*** Opening COLLECTED DATA ***

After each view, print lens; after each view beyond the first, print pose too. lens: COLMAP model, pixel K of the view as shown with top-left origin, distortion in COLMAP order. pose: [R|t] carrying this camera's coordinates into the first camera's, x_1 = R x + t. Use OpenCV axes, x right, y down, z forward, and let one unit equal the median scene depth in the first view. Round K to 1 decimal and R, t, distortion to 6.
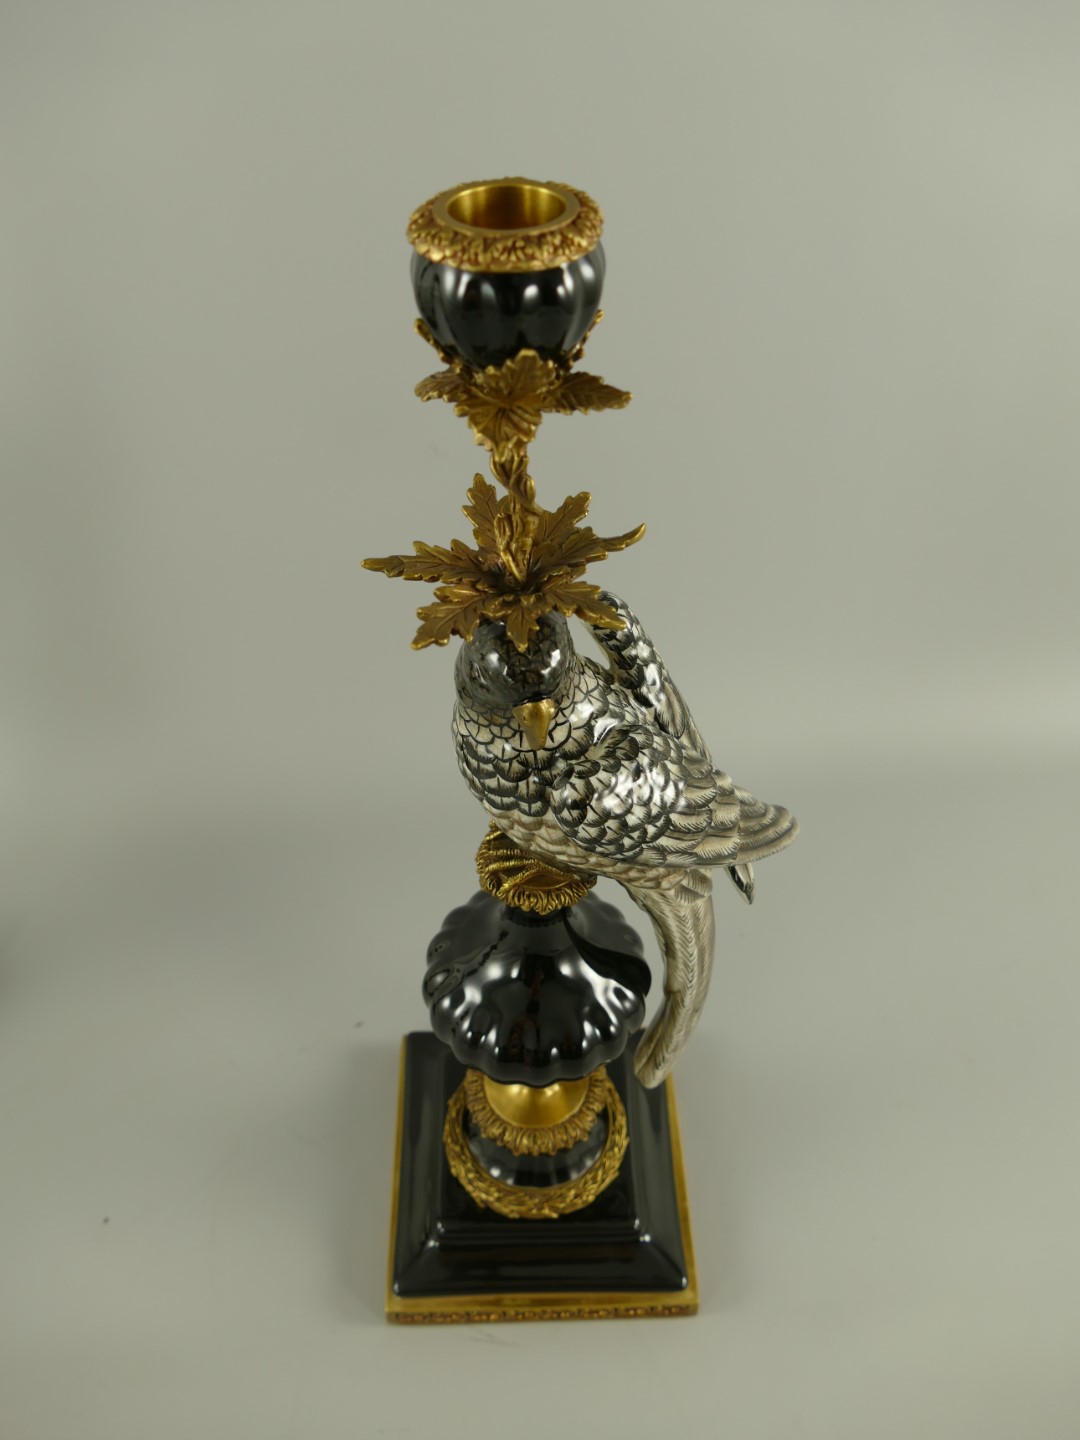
lens RADIAL K [[1138.0, 0, 540.0], [0, 1138.0, 720.0], [0, 0, 1]] dist [-0.020006, 0.003856]
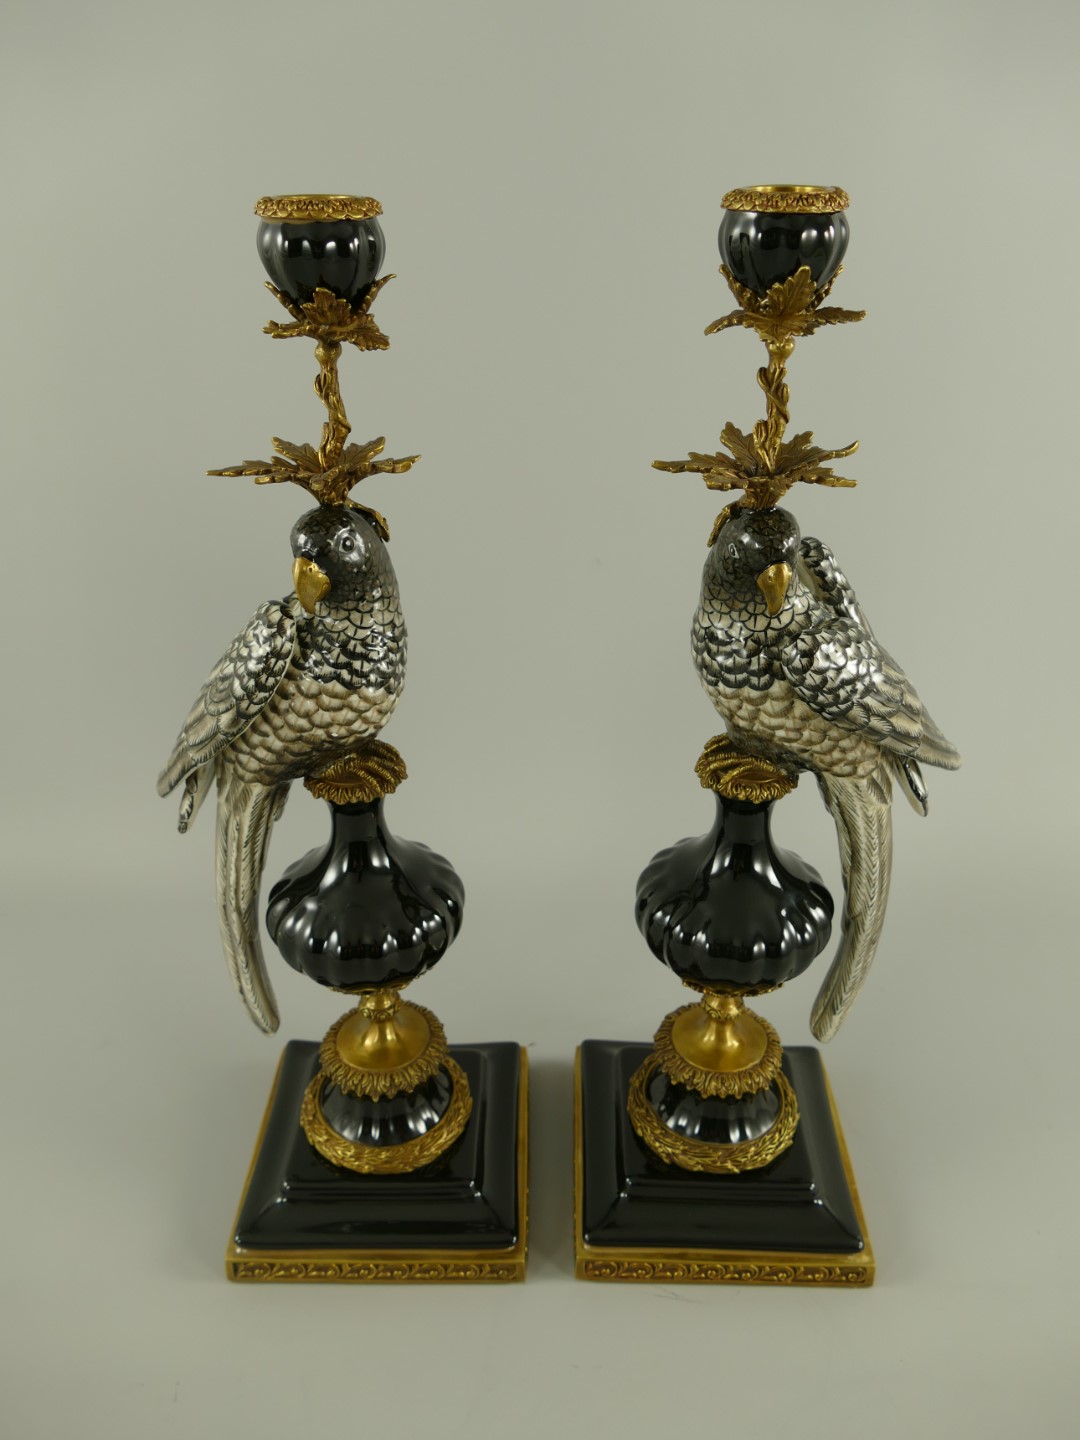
lens RADIAL K [[1138.0, 0, 540.0], [0, 1138.0, 720.0], [0, 0, 1]] dist [-0.020006, 0.003856]
pose [[0.998235, 0.021476, -0.055364, -0.176164], [-0.034782, 0.967108, -0.251979, 0.433339], [0.048131, 0.253460, 0.966148, -0.221477]]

*** Closing COLLECTED DATA ***

The response consists of the data above printed line for line, with no pictures.

### SOLVED EXERCISE
After each view, print lens; after each view beyond the first, print pose too. lens: COLMAP model, pixel K of the view as shown with top-left origin, distortion in COLMAP order. pose: [R|t] carrying this camera's coordinates into the first camera's, x_1 = R x + t. Use OpenCV axes, x right, y down, z forward, and let one unit equal the median scene depth in the first view. Round K to 1 decimal and R, t, distortion to 6.
lens RADIAL K [[1138.0, 0, 540.0], [0, 1138.0, 720.0], [0, 0, 1]] dist [-0.020006, 0.003856]
lens RADIAL K [[1138.0, 0, 540.0], [0, 1138.0, 720.0], [0, 0, 1]] dist [-0.020006, 0.003856]
pose [[0.998235, 0.021476, -0.055364, -0.176164], [-0.034782, 0.967108, -0.251979, 0.433339], [0.048131, 0.253460, 0.966148, -0.221477]]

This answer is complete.